Collected data:
◇ ◇ ◇
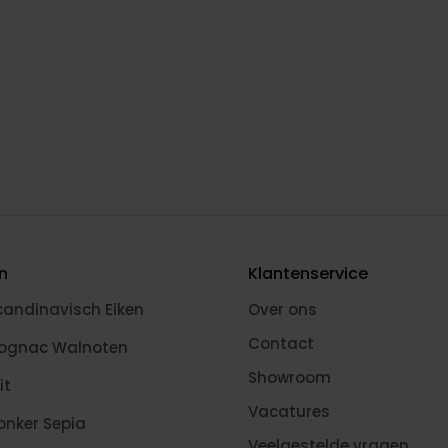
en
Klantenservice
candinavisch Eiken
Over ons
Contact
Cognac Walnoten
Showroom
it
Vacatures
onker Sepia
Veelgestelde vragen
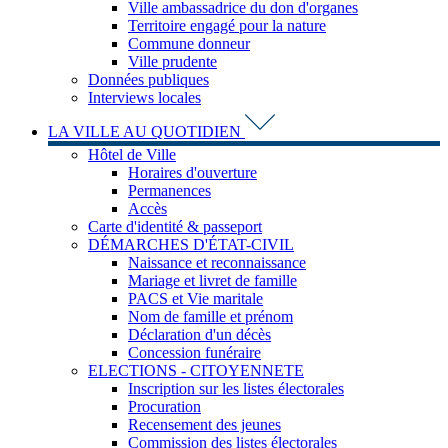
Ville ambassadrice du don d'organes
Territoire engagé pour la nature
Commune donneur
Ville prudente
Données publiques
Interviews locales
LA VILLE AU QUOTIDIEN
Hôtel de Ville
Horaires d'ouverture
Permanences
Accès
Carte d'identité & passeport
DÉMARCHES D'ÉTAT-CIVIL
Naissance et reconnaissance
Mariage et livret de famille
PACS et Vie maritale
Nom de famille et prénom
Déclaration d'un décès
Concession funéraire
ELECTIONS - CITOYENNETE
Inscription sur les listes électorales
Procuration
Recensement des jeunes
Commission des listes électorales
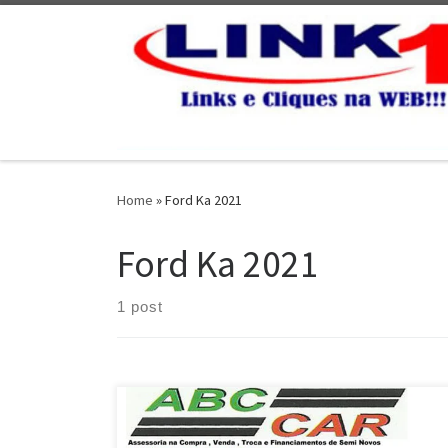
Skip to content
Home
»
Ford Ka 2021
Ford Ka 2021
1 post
◇ ◇ ◇
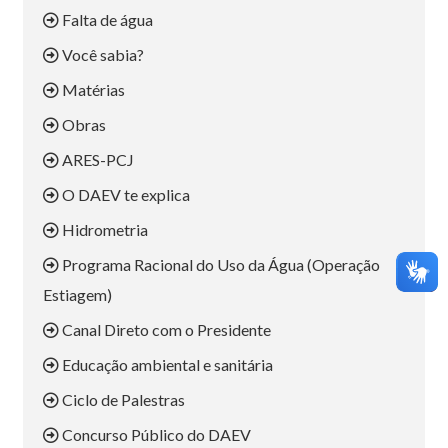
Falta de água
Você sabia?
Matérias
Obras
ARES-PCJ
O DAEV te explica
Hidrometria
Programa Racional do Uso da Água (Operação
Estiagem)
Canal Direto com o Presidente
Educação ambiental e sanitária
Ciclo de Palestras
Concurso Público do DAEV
◇ ◇ ◇
**Problem details**
Can you retype, word for word, the lines of the records starting at the one containing "Falta de água" and ending at the one containing "Concurso Público do DAEV", with both of those lines included?

**Answer to this problem**
Falta de água
Você sabia?
Matérias
Obras
ARES-PCJ
O DAEV te explica
Hidrometria
Programa Racional do Uso da Água (Operação
Estiagem)
Canal Direto com o Presidente
Educação ambiental e sanitária
Ciclo de Palestras
Concurso Público do DAEV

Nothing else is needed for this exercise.